Two of them appear to qualify for hardship exemptions – that is, they are not forced to acquire insurance or pay fines because even with a subsidy insurance would eat up too much of their incomes – so it’s unclear how Obamacare had burdened them.
So in addition to getting Free Government Insurance For Life in the next year or two, some of the plaintiffs also get to skip out on Obamacare altogether because they have a financial hardship today. Okay. Well, all they need is one plaintiff with an actual legally redressable injury. It just seems odd that they grabbed four, and there are five big problems.
Also, one of the plaintiffs is a veteran who receives free healthcare from the government, meaning he doesn’t have to pay for private insurance from the Obamacare site either. So, uh, six big problems.
Yet most curious of all, one of the plaintiffs did not recall exactly how she’d been recruited for the case and seemed unaware of the possible consequences if she wins.
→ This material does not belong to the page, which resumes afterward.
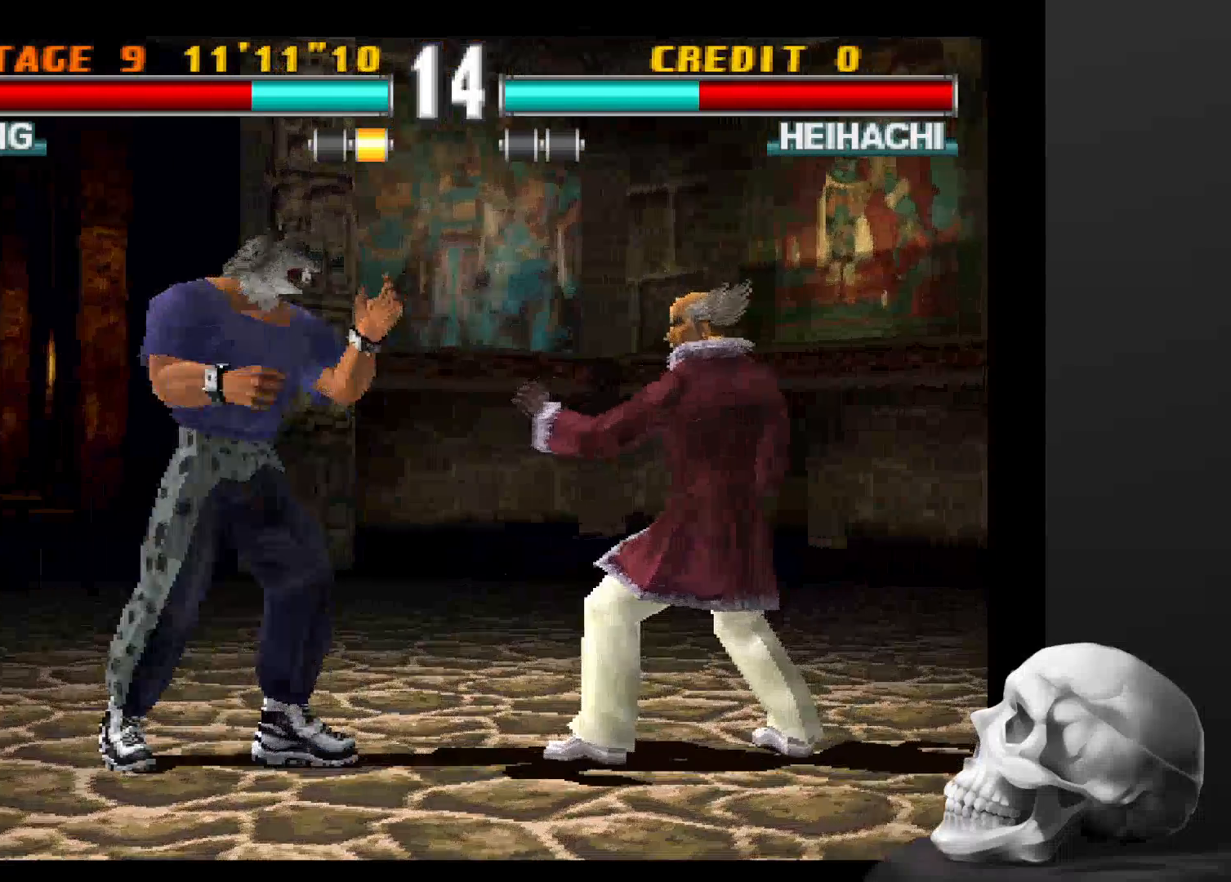
{"buttons": ["CIRCLE"], "left_stick": "center", "right_stick": "center", "events": []}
Told that millions could lose their health coverage if the Supreme Court rules in her favor, she said that she didn’t want this to happen.
Mencimer has profiles of each of the plaintiffs in her piece, but if I’m the lawyer for these folks, I’m telling them to stop talking to the press yesterday. And also, if I’m the lawyer for these folks, I’m probably not talking to the press either:
[Plaintiffs’ lead attorney Michael] Carvin, an attorney at the law firm of Jones Day, bristled when I asked him whether the difficulty in securing solid plaintiffs suggested that there are not many Americans interested in wiping out health coverage for millions of their fellow citizens.
“Linda Brown was the only plaintiff in Brown v. Board of Education,” he retorted, invoking the famous Supreme Court case that led to school desegregation. “Does that suggest there weren’t a lot of people who supported her point of view?” (In fact, Linda Brown was one of 13 plaintiffs in that case, which was filed as a class action. The Supreme Court decision in Brown also included four other cases dealing with public school segregation that had been consolidated. The combined cases in Brown involved dozens of plaintiffs.)
One More Thing
In point of fact, the Mencimer article starts out with a recitation of scary conservative bogeymen, which may or may not double as SEO terms. The subtext is that this lawsuit is orchestrated by powerful political interests on The Other Side. And wouldn’t you know? Those scary bogeymen have lots of money! They’re starting lawsuits on purpose!
But Brown v. Board of Education itself was the culmination of a very carefully orchestrated legal campaign. The NAACP’s Legal Defense and Education Fund (including the future Supreme Court Justice Thurgood Marshall) picked and chose winning plaintiffs and lawsuits for decades before they ever got to Brown. So, uh, let’s not get carried away with the bogeyman.